- YOUR OBJECTIVE
The data below holds a line containing "Margo Joyo Terlibat" and a line containing "Bleibe auf dem"; please quote exactly those two lines and every line between them, and nothing else.

== MATERIAL PROVIDED ==

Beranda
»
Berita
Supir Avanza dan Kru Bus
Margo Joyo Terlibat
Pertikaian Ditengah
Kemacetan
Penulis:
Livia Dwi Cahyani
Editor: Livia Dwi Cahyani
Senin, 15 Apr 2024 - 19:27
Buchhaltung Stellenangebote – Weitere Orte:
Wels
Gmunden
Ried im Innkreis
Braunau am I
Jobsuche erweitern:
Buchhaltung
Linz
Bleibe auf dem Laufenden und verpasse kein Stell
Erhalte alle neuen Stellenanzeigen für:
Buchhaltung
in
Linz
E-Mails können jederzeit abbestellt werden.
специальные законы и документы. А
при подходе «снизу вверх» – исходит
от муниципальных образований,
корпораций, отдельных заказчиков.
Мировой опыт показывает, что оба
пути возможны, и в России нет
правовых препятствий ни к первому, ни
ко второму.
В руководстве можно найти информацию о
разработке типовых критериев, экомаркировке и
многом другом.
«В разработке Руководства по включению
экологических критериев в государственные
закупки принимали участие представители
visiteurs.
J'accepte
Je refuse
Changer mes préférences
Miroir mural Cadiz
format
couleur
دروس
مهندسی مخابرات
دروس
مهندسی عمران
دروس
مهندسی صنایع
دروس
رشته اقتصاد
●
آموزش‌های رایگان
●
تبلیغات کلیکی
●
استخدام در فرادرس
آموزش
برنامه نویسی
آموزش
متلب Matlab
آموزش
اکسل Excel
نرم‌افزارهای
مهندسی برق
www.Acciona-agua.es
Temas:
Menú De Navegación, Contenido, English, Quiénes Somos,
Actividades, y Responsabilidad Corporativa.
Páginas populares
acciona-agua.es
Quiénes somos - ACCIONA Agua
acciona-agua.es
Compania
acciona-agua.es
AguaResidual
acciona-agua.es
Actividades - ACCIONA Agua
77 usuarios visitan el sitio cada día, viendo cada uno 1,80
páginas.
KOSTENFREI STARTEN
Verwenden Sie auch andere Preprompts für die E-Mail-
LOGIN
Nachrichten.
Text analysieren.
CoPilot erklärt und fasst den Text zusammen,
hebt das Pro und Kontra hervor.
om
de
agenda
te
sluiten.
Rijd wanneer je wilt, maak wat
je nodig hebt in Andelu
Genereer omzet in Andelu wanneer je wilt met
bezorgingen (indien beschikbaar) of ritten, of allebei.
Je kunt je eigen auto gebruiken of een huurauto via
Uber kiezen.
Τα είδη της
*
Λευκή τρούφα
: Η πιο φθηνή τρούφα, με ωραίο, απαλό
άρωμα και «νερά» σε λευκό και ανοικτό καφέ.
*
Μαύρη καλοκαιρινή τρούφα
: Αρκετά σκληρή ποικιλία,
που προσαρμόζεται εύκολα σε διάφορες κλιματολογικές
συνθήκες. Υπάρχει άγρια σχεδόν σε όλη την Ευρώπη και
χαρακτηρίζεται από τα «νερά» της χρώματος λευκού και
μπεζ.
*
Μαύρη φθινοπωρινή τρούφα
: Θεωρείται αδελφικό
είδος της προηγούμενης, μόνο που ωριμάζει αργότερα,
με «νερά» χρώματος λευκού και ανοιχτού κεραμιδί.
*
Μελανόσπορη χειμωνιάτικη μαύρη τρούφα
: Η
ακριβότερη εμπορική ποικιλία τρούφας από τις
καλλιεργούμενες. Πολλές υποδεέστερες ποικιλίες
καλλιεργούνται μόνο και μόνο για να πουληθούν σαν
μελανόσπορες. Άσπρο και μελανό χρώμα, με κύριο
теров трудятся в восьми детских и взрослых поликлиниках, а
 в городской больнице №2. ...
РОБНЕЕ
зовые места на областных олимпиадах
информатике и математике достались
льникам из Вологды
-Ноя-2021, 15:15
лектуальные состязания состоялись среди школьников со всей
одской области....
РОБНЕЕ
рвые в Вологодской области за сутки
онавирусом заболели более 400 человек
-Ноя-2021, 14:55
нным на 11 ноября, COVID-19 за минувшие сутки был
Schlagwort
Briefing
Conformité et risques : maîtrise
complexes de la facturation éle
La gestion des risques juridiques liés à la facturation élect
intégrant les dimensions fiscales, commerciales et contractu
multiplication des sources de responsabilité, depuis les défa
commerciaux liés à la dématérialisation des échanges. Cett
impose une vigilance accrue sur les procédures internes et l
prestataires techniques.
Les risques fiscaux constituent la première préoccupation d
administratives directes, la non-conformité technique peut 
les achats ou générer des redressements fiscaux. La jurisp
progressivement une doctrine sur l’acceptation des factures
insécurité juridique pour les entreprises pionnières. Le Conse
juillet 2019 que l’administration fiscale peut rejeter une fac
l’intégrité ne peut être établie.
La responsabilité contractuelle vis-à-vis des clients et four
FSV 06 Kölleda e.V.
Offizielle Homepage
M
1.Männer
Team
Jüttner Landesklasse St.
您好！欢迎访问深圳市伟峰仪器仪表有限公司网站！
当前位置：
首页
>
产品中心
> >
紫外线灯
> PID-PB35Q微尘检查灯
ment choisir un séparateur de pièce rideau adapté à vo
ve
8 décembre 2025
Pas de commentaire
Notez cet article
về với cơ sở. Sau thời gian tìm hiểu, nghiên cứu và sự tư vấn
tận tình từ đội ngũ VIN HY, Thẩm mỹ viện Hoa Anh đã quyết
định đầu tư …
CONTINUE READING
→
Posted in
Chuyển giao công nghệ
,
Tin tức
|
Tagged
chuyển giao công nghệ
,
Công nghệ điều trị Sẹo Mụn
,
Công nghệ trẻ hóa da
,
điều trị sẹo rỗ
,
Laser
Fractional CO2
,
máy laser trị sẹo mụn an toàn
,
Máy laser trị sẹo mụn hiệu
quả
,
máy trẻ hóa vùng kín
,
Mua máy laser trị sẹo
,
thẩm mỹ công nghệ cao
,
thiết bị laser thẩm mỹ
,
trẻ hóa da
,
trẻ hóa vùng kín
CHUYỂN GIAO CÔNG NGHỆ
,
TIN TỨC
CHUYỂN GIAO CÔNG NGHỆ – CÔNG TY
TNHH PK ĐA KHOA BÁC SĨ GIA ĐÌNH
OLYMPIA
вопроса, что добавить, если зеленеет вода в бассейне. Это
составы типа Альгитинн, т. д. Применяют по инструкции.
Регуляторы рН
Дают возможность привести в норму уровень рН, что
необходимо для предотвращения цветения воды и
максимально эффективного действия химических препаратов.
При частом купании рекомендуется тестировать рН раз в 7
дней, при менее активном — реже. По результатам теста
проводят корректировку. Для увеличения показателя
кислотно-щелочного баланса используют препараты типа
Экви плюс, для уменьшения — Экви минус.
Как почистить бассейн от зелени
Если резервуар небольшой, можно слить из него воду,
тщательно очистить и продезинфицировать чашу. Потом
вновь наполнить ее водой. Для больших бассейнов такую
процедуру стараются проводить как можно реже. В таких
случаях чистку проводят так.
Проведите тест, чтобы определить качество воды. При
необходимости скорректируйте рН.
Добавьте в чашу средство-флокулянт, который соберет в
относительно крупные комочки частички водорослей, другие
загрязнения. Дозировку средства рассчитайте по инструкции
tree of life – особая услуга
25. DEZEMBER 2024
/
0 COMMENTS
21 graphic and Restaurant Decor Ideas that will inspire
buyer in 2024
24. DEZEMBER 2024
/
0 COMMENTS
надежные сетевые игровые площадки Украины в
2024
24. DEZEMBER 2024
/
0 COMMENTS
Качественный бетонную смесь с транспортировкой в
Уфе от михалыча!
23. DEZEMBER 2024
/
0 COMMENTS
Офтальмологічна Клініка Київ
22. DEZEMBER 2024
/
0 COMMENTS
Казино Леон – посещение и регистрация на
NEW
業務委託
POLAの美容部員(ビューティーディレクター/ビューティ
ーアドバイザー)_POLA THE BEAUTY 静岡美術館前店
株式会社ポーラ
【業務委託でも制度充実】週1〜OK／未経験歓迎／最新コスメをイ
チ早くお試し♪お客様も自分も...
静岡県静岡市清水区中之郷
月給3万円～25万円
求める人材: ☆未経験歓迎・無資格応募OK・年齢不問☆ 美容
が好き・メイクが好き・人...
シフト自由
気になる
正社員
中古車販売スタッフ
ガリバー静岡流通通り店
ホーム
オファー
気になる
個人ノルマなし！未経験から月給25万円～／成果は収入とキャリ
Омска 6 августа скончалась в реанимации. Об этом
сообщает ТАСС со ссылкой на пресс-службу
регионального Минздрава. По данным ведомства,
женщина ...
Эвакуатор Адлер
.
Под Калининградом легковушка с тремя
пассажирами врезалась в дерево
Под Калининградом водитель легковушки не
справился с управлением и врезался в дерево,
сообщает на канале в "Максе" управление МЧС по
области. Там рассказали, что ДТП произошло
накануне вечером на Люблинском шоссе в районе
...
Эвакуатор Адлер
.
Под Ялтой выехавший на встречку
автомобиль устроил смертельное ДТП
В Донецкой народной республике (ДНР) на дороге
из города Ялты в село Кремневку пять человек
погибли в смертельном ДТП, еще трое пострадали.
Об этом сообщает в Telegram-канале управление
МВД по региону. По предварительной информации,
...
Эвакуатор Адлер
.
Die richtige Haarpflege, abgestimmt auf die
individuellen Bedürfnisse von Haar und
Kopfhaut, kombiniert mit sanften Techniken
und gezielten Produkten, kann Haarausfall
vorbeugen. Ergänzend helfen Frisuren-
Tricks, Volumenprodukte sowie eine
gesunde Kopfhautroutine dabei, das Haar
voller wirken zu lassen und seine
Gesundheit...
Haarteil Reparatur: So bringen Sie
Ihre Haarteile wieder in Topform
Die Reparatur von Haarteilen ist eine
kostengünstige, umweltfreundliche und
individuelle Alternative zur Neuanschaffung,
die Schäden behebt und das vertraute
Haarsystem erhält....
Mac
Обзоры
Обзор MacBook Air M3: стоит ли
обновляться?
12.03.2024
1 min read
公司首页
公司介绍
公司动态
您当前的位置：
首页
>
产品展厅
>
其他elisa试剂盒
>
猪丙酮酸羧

===

- SOLUTION TO THIS EXERCISE
Margo Joyo Terlibat
Pertikaian Ditengah
Kemacetan
Penulis:
Livia Dwi Cahyani
Editor: Livia Dwi Cahyani
Senin, 15 Apr 2024 - 19:27
Buchhaltung Stellenangebote – Weitere Orte:
Wels
Gmunden
Ried im Innkreis
Braunau am I
Jobsuche erweitern:
Buchhaltung
Linz
Bleibe auf dem Laufenden und verpasse kein Stell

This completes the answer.